Analysts estimate that by winning a favorable settlement, Comcast had shaved off some $200 million in its programming costs. There was a certain sense of poetic justice about the outcome of the suit.
In another totally unrelated set of events, perhaps the scales have tilted for Viacom, the current media darling of Wall Street. It got whacked hard when it reported a drop in profit from declining local ad sales.
Investors punished Viacom upon hearing that news, and the company's stock dropped $1.42 a share that day.
Viacom lowered its growth forecasts, accordingly, taking down earlier estimates for high, single-digit growth. That was a distinct change in tune from Viacom president Mel Karmazin, perhaps the industry's biggest and loudest bull, when it comes to making predictions about ad-sales growth.
The drop in local ad sales from one of the most aggressive peddlers of television time is definitely something to keep an eye on going forward.
On yet another front, I'm sensing that things are definitely heating up between cable operators and broadcasters over digital must-carry.
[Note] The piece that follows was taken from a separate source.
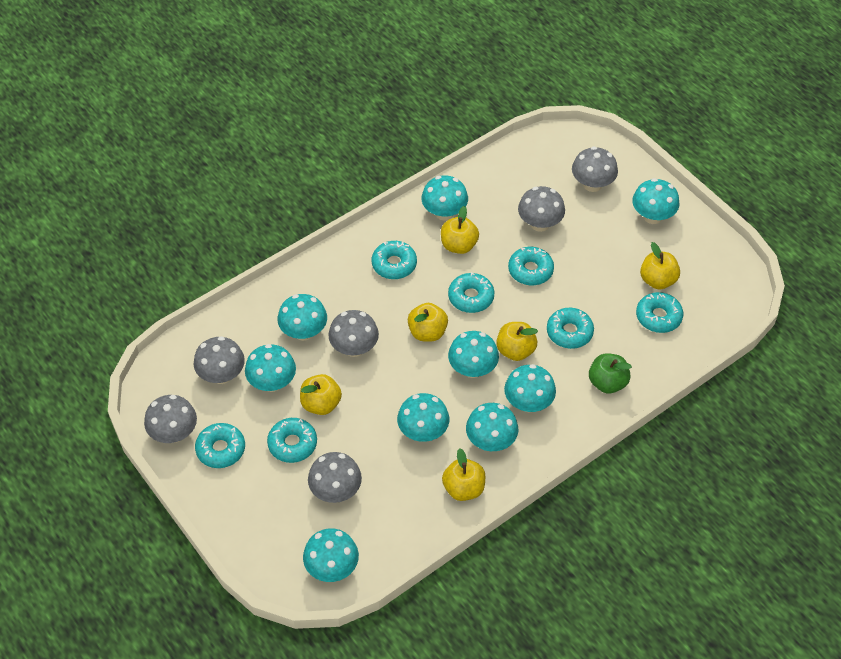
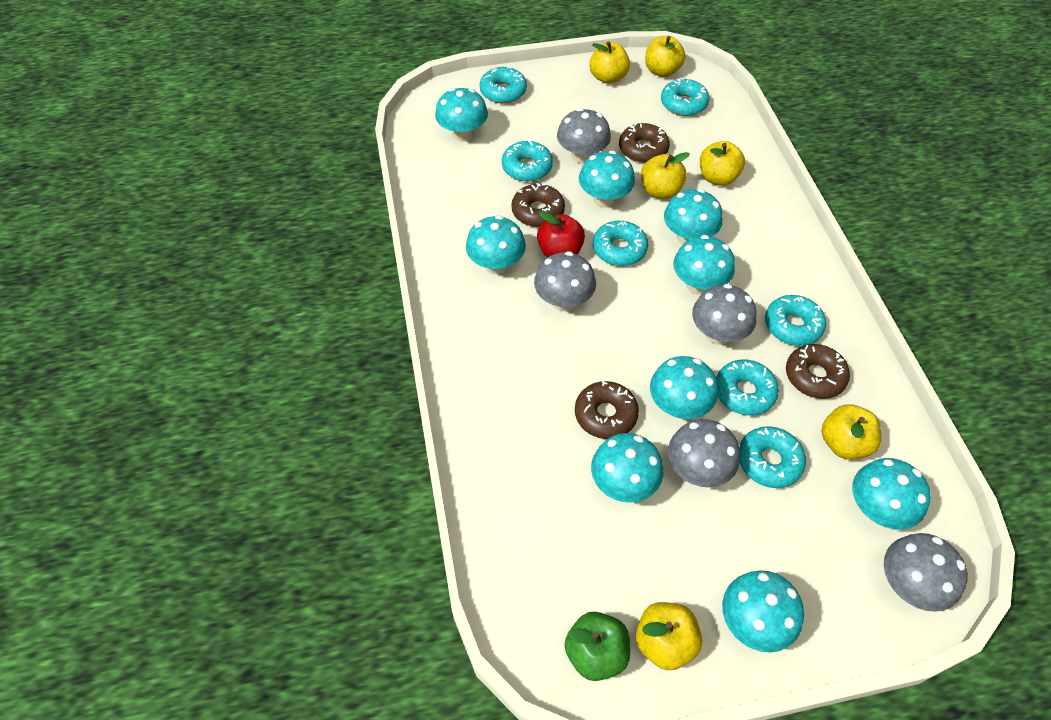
brown donut: 0 -> 4
grey mushroom: 6 -> 5
red apple: 0 -> 1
In an off-the-record summit which my company hosted last week in Washington (and I would have to shoot myself if I told you more, because it was an off-the-record meeting), tempers were flaring over that topic.
Someone at that conference had asked me in private what I thought the hottest story for cable in 2004 would be and, without hesitation, I said digital must-carry. The cable operator who had asked seemed a little surprised with my answer. He thought I would say the new pumped-up DirecTV, or the ramifications of further heightening tensions between cable operators and programmers over license fees.
Yes, I think those things will happen, too, and their aftermath — like that of Hurricane Isabel, which Washington is still coping — will be messy.
But digital must-carry could be cable's hurricane of the century. And trust me, I'm not the only one who is seeing the changes in the air.